Retirement can be an exciting period in your life, but an overwhelming one at the same time. If you have not properly prepared for what to expect, you may not have what it takes to be financially strong during a time of your life that you are supposed to be enjoying. Before you jump in head first, learn the top five ways to prepare for retirement. The key? Start early in order to ensure that you’re ready when you finally take on this endeavor.
Figure Out your Needs Now
For those individuals who are in their 20s, 30s, and 40s, the first step is to figure out how much you will need in retirement. This may feel like a daunting task, since many of us are in a place of flux with education, jobs or perhaps just beginning one’s career path. Here is a tip: save at least 80 percent of your yearly salary, per year of retirement. For example, if you make $60,00 per year, you will need at least $48,000 per year to live while you are retired. If you live to the average age of 92 years of age, and retire at 65, you can see that this is a large amount of money that you’ll need to save. Pay attention to all the details as you plan to retire. While you cannot retire on Social Security, it is important to know how much money you will receive when you retire so you can create a savings retirement plan. To estimate how much you will receive in Social Security, you can use the Social Security Quick Calculator. For those 55 and older, you can receive full social security benefits at the age of 67. Those born before 1960, your retirement age for full social security benefits can be found here.

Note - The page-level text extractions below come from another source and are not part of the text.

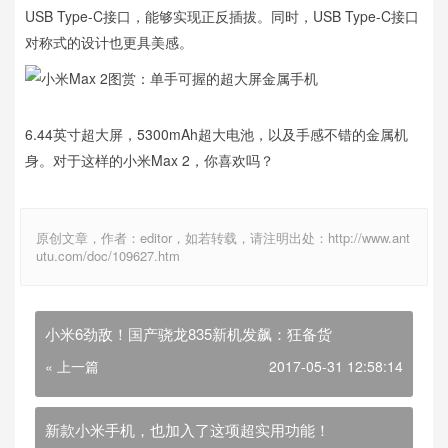
USB Type-C接口，能够实现正反插拔。同时，USB Type-C接口
对称式的设计也更具美感。
6.44英寸超大屏，5300mAh超大电池，以及手感不错的金属机
身。对于这样的小米Max 2，你喜欢吗？
原创文章，作者：editor，如若转载，请注明出处：http://www.ant
utu.com/doc/109627.htm
小米6劲敌！国产骁龙835新机发飙：狂备货
« 上一篇
2017-05-31 12:58:14
新款小米手机，也加入了这项超实用功能！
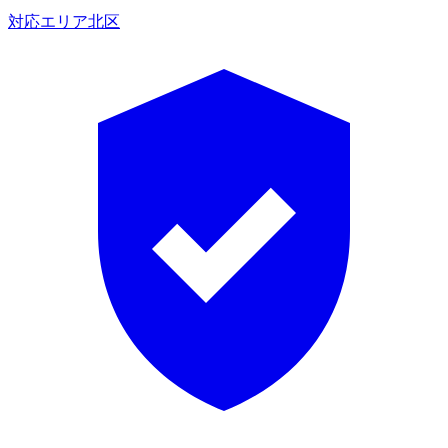
対応エリア
北区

Find Out your Benefits at Work
Many employers provide a 401(k) program, which is meant to save money for retirement. It is very important to understand if your employer offers, “401(k) matching.” How this works: as an employee you can choose the percentage of your income or dollar amount, that you would like to contribute to your 401(k) for the year. Your employers will match you by adding money to your 401(k) based on the amount you invested. Contribute the maximum amount that is allowed every year, or at the least, the maximum amount that your employer will match—you can consider it free money towards your retirement! Not every company offers 401(k) matching and the amount a company matches can vary significantly. Bloomberg ranks the Top 50 Employers 401(k) Plans every year. Don’t be afraid to ask about this important benefit when considering a new job!
Contribute to an Individual Retirement Account
If your job does not offer a 401(k) or you would like to contribute more toward retirement, you can open an Independent Retirement Account (IRA) at most banks or major financial institution. Many traditional IRAs, offer the advantage of investing in stocks, mutual funds, cds and other financial products to grow your retirement money. If you don’t feel comfortable managing your investments directly, companies like Betterment and Wealthfront offer to manage your 401(k) for you at a lower costs than hiring a financial advisor. Wealthfront offers to manage your first $10,000 for FREE! This is a great way to get started. Every year, the amount that Americans are able to contribute to their IRA account goes up. For the 2015 tax year, the maximum amount was $5,500 for people ages 50 and younger and $6,500 for those over 50. Remember, even if you cannot contribute the maximum amount, every dollar counts; contribute your personal maximum amount each year to let the savings add up.
Get Out of Debt
The last thing you want to do in retirement is have debts to pay. This includes credit cards, installment loans, and your mortgage. Try to pay off as much as possible while still saving money for retirement. The earlier you create a plan in life, the easier it will be to reach your goals. The last thing you want to do is stress about paying off large amounts during the last five years that you work. Start early so that your debts are paid down and those last few years can be focused on ensuring that you have enough money saved for retirement. This requires you to start now—if you are paying only the minimum on credit card payments or even installment loan payments, try to build on that every year, so that your debts get paid off early enough for you to use that money and set it aside for retirement.
Determine your Insurance Needs
During your younger years, it’s common to have large amounts of insurance to ensure that you are covered in the face of tragedy. As you get older and have more assets to your name, your need for such hefty insurance will decrease. Assets are an accumulation of the things you own- everything from stocks, real- estate, vehicles, the list goes on. When you are younger, all these things are considered liabilities because, let’s face it, you’re in-experienced. Take the time to reassess your needs, and lower or cancel any insurance that you no longer need. This can save you a significant amount of money down the road, enabling your retirement to be more financially manageable. For example, if you have yet to accrue speeding tickets, been in a car accident, and or own your car, your car insurance bill decreases significantly. It will also decrease depending on: your occupation, if you are in the Armed Forces, and or affiliation discounts for certain organizations, amongst other reasons. Long story short- be alert!
Saving for retirement is one of the most important ways to ensure that you actually enjoy your “golden years,” without the need to work or stress about finances. Of course, some people work to keep themselves busy and to bring in a little extra income. Work smarter, and be mindful with how you save and allocate your funds, so that you may enjoy retirement.